NE MUTLU, EDEBİ UTANMASI OLANA!

08 Aralık 2022, Perşembe 09:32
NE MUTLU, EDEBİ UTANMASI OLANA!

Ne mutlu edebiyle çalışan çalışabilen kadına. Ne mutlu kendi ayaklarının üzerinde durabilen ailesinin medar- ı iftiharı olan kadınlara. Ne mutlu!
                           Kadınlar gönlümüzün efendisi, kadınlar bahçemizin en güzel çiçekleri…
                           Kadın var ana, kadın var abla, kadın var hayat… Kız çocuğu kendini bilmeye başladığından itibaren üstünde durulması gereken en önemli varlık. Saçı güzel, gözü güzel, ahlakı güzel yavrular…
                          Onlarla karşılaşmadığımız yer yok, bağımız bahçemiz, hanemiz yolumuz, işimiz gücümüz, sevgimiz sevdamız onlar.
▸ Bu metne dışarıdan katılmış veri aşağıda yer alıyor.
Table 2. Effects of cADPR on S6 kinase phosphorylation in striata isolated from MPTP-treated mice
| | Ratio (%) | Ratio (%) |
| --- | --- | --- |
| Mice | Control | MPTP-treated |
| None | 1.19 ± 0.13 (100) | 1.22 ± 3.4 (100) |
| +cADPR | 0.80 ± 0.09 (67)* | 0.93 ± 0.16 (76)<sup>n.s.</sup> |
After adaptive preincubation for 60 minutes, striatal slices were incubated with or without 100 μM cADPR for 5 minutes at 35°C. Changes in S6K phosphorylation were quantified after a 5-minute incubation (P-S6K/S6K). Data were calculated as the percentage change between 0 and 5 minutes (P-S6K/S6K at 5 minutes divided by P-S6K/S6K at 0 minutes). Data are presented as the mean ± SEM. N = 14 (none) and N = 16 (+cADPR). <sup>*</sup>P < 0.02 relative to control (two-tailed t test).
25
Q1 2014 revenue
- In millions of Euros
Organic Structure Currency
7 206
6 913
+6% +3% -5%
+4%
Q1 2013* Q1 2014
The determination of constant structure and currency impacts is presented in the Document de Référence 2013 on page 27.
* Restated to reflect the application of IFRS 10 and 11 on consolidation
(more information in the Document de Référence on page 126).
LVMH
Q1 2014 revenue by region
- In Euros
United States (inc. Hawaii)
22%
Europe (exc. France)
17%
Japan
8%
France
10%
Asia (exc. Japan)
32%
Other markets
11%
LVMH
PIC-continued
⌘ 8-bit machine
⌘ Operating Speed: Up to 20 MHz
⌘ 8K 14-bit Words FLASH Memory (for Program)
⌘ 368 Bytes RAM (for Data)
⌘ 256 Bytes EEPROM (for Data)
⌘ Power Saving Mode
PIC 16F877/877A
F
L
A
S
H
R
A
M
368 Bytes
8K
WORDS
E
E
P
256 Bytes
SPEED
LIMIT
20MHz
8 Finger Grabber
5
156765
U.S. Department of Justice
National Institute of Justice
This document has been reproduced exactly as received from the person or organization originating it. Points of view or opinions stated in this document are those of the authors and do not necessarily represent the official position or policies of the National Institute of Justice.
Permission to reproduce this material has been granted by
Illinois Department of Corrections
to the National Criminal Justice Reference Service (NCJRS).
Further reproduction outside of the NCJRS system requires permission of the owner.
Göğüs kafesimiz kimi zaman, mısralara dizelere ilham, hamur kokulu, oya şekilli, rüzgâr adlı, kısrak soylu onlar… Ne kadar güzel etkileyici kelime arasam bulsam yine yetersiz kalır bana. Anlatsam eksik, anlatmasam eksik, tahtta taç, kâinatta güzellik kadın…
 
                        Her iş sorumluluk gerektirir. Kadın olmak başlı başına cesaret dikkat ve ehemmiyet gerektirir. Ya dik durur ailesinin gururu olur ya da türlü çirkinliklerle rezil. Hele alışkanlık haline gelirse, kötülükleri fenalıkları ile nesilleri etkiler bu durum. Komşulara rezil olur, akrabaya rezil olur, en kötüsü yüce yaratana karşı mahcup olur. O vakit gel gör ki hali içler acısı olur. Bu sebeple aklı başına gelinceye kadar kız çocuklarının sorumluluğu biz ailelerdedir.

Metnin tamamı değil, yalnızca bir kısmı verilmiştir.